My mental model here is that coal use didn’t production didn’t plummet because of taxes or restrictions of mining grants, it plummeted because clean natural gas got much much cheaper. I imagine that due to American’s general allergy to raising prices on themselves this will be true for oil as well.
It makes sense for producers to be cautious. Putin is obviously suffering from some pretty serious health problems. If he dies tomorrow and his replacement wisely pulls a Khrushchev and blames all the bad things that have happened on the late Putin, withdraws troops and makes amends with the west, oil prices will plummet.
"While energy consumption scales with income to some extent, it’s not like millionaires drive three times as much as the median American."
What's the fuel usage of a corporate jet?
As a landlord in New England with a building with oil heating I can confirm I got absolutely murdered on heating costs this past year…

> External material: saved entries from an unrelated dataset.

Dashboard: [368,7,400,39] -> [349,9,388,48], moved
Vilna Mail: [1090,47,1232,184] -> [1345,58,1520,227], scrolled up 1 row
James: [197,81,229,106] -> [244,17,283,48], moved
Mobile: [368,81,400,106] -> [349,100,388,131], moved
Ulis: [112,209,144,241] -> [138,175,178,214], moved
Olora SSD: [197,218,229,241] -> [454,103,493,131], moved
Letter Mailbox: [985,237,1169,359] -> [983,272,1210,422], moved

How did you calculate the counterfactual inflation rates for Shelter, Medical care services, Apparel, and New cars?
Overall a good article - my issue is you didn’t seem to account for the US being the world’s largest producer of oil and gas. That money is still in the economy it’s just in the hands of different people.
To your larger point, I’d be 100% a price guarantee for frackers to ensure the Saudi’s don’t kneecap them again.
People use “unbelievable” too liberally, but my brain is truly refusing to process the fact that we are likely to get 4 more years of Trump. It is shocking how quickly things went sideways for the administration.
Also, with so many folks still working from home where is all this demand coming from? You look at vehicle miles traveled and it’s at a record high. Where the f—k is everyone going?
From my understanding, it's not the oil production that's the issue, as the oil price and the price of its constituents are now having something of a discontinuity, i.e gas is much more expensive that oil prices would necessarily reflect. It's that Democratic interest in sending signals to energy companies that the era of oil was over and the COVID pandemic drop in demand indicated to the oil companies that they had excess refining capacity and they moved to mothball their least efficient refining capacity. And now here we are.